On June 30, 1939, a steam ship arrived at the port of Southampton. Maurice Williams, the Port Medical Officer, was there to meet the liner. He climbed on board and set about examining the health of dozens of children who had made the voyage from Germany alone.
Eight-year-old Renate Wolff waited patiently for her check-up. The Port Medical Officer seemed happy and wrote to the Ministry of Health to say that he had handed over care of the children.
Renate was told to disembark. She made her way down the gangway of the SS Washington and looked around her. Holding nothing but a small suitcase, the little girl suddenly found herself in a strange country with a strange language.
Just a few weeks earlier Renate had been at home, saying goodbye to her mummy and daddy. She didn’t know that she would never see them again.
Only years later would she find out their fate. The Nazis deported her parents to Minsk and then to Auschwitz where they were murdered.
The Holocaust devastated Renate’s family. In 1937 her sister Henny had given birth to a baby girl, Karin. By 1941 the Germans had captured them too. Henny was pregnant again.
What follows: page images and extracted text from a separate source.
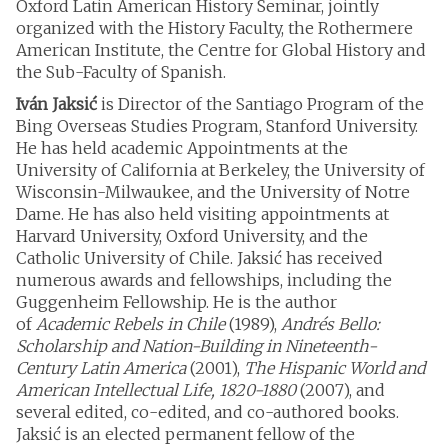
Oxford Latin American History Seminar, jointly
organized with the History Faculty, the Rothermere
American Institute, the Centre for Global History and
the Sub-Faculty of Spanish.
Iván Jaksić
is Director of the Santiago Program of the
Bing Overseas Studies Program, Stanford University.
He has held academic Appointments at the
University of California at Berkeley, the University of
Wisconsin-Milwaukee, and the University of Notre
Dame. He has also held visiting appointments at
Harvard University, Oxford University, and the
Catholic University of Chile. Jaksić has received
numerous awards and fellowships, including the
Guggenheim Fellowship. He is the author
of
Academic Rebels in Chile
(1989),
Andrés Bello:
Scholarship and Nation-Building in Nineteenth-
Century Latin America
(2001),
The Hispanic World and
American Intellectual Life, 1820-1880
(2007), and
several edited, co-edited, and co-authored books.
Jaksić is an elected permanent fellow of the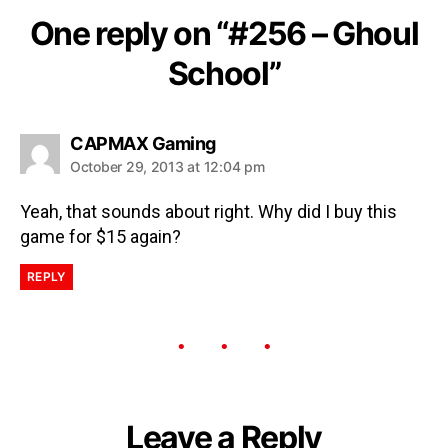
One reply on “#256 – Ghoul
School”
CAPMAX Gaming
October 29, 2013 at 12:04 pm
Yeah, that sounds about right. Why did I buy this
game for $15 again?
REPLY
Leave a Reply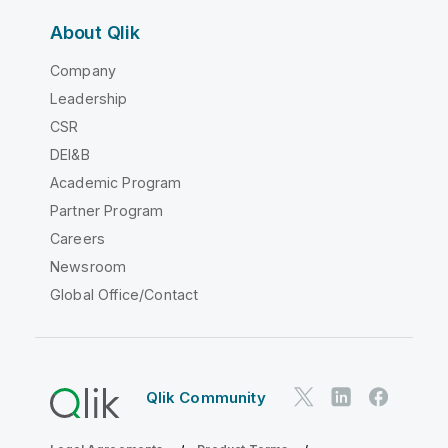
About Qlik
Company
Leadership
CSR
DEI&B
Academic Program
Partner Program
Careers
Newsroom
Global Office/Contact
Qlik Community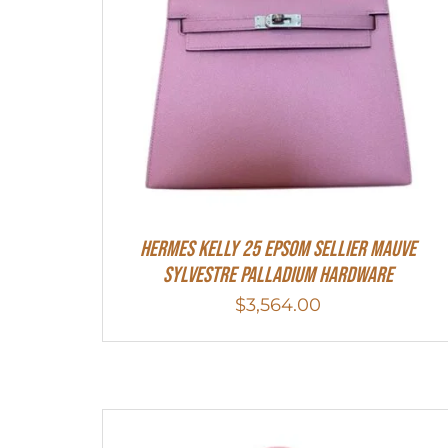
Hermes Kelly 25 Epsom Sellier Mauve
Sylvestre Palladium Hardware
$
3,564.00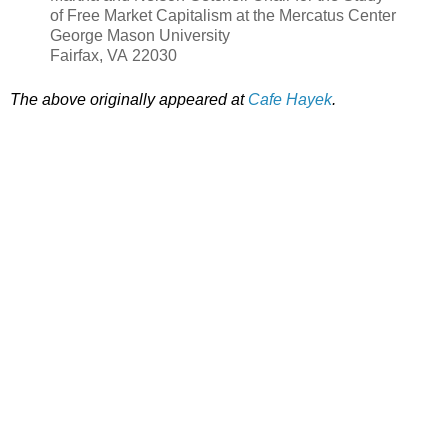
of Free Market Capitalism at the Mercatus Center
George Mason University
Fairfax, VA 22030
The above originally appeared at
Cafe Hayek
.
In the filthy cattle truck on the way to Auschwitz she gave birth to twins. The Nazis killed the new-borns on arrival and Henny soon after.
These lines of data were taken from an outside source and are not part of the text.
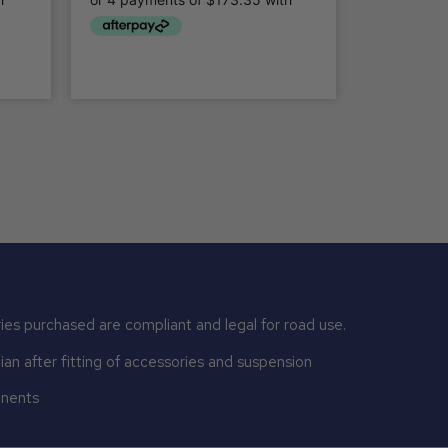
ies purchased are compliant and legal for road use.
n after fitting of accessories and suspension
onents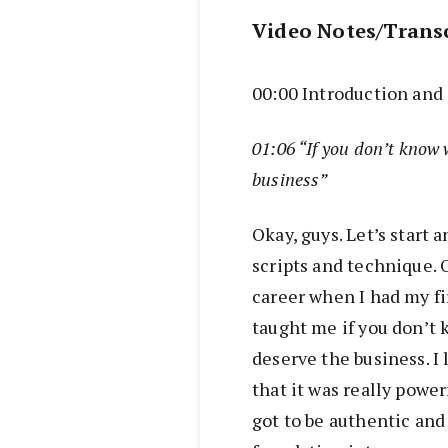
Video Notes/Trans
00:00 Introduction an
01:06 “If you don’t know 
business”
Okay, guys. Let’s start
scripts and technique. O
career when I had my f
taught me if you don’t 
deserve the business. I 
that it was really power
got to be authentic and y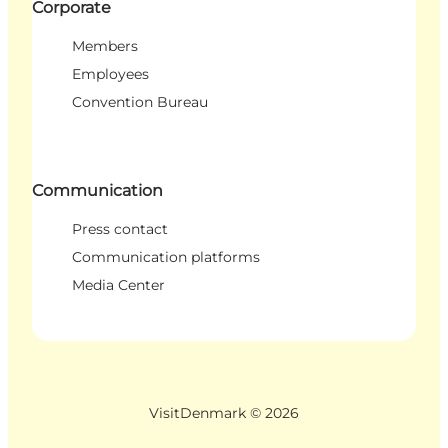
Corporate
Members
Employees
Convention Bureau
Communication
Press contact
Communication platforms
Media Center
VisitDenmark ©
2026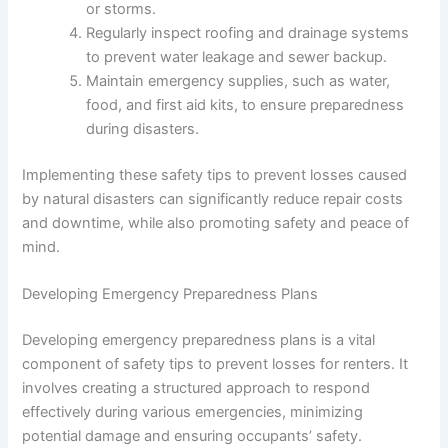
or storms.
Regularly inspect roofing and drainage systems
to prevent water leakage and sewer backup.
Maintain emergency supplies, such as water,
food, and first aid kits, to ensure preparedness
during disasters.
Implementing these safety tips to prevent losses caused
by natural disasters can significantly reduce repair costs
and downtime, while also promoting safety and peace of
mind.
Developing Emergency Preparedness Plans
Developing emergency preparedness plans is a vital
component of safety tips to prevent losses for renters. It
involves creating a structured approach to respond
effectively during various emergencies, minimizing
potential damage and ensuring occupants’ safety.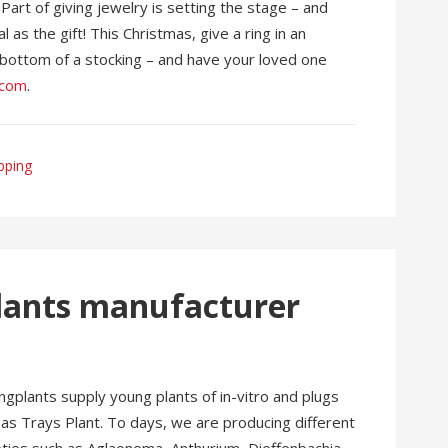
Part of giving jewelry is setting the stage – and
 as the gift! This Christmas, give a ring in an
he bottom of a stocking – and have your loved one
.com
.
pping
plants manufacturer
plants supply young plants of in-vitro and plugs
 as Trays Plant. To days, we are producing different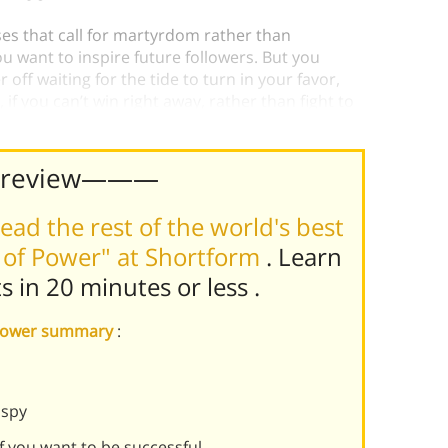
es that call for martyrdom rather than
 want to inspire future followers. But you
 off waiting for the tide to turn in your favor,
, if you can’t win right away, rather than fight to
Preview———
ead the rest of the world's best
 of Power" at Shortform
. Learn
ts in 20 minutes or less
.
f Power summary
:
 spy
if you want to be successful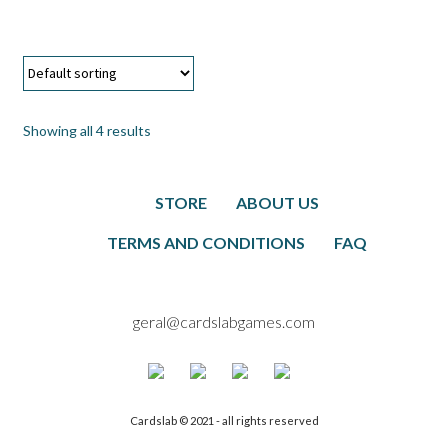
Showing all 4 results
STORE
ABOUT US
TERMS AND CONDITIONS
FAQ
geral@cardslabgames.com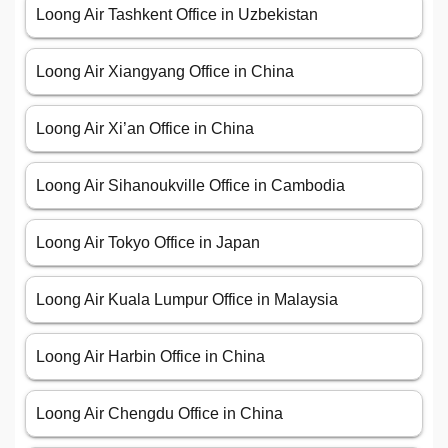
Loong Air Tashkent Office in Uzbekistan
Loong Air Xiangyang Office in China
Loong Air Xi’an Office in China
Loong Air Sihanoukville Office in Cambodia
Loong Air Tokyo Office in Japan
Loong Air Kuala Lumpur Office in Malaysia
Loong Air Harbin Office in China
Loong Air Chengdu Office in China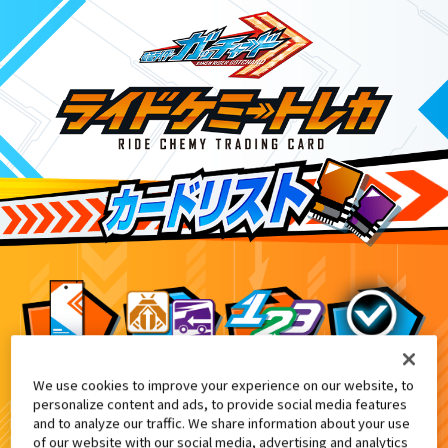
We use cookies to improve your experience on our website, to
DXガッチャンコレクションパネル付
7
personalize content and ads, to provide social media features
and to analyze our traffic. We share information about your use
of our website with our social media, advertising and analytics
Renate eventually settled in Manchester with three of her sisters. Just a few weeks short of her twentieth birthday, she married my grandpa. They had three children, including my mum.
Grandma Renate – or Renee as she was known – died before I was born. But her refugee story, I suppose, is both typical and atypical. The world has never known as systematic an attempt to wipe out an entire people as the Holocaust. But the story of persecution and escaping from war is all too alive today. Europe is seeing the biggest refugee crisis since Renate was forced to leave her home. Millions of people have fled torture and conflict.
It is a tragedy which resonates so strongly with the Jewish community precisely because of our history.
On seder night we gather with our family and friends to read the story of the Exodus when the Children of Israel were enslaved to a cruel tyrant before being miraculously freed: a familiar narrative that has repeated itself in different generations, whether our oppressors were Roman, Spanish or Soviet.
My uncle – Renate’s son – grows horseradish in his garden for the maror, bitter herbs, on Seder night. It is so pungent I cry every year. This year it would be natural to weep not just for the suffering of our own people in Ancient Egypt but for the current refugee crisis too which shows no sign of abating.
The response from the British Jewish community has been nothing short of remarkable. Through World Jewish Relief’s emergency response, thousands of children – the same age as Renate – have been given schoolbooks and bags so they don’t miss a year of education in the refugee camps in Turkey. Thousands more have received medical care, shelter and winter kits.
The refugee crisis is complex. The only solution is to end the conflict in Syria and allow millions of people to return home. But until that happens, it is our duty to continue supporting the needs of the world’s most vulnerable people: the Jewish communities of Ukraine, Georgia, Moldova and Belarus and today’s refugees who have fled their homes with nothing but a small suitcase.
Chag sameach from all of us at World Jewish Relief.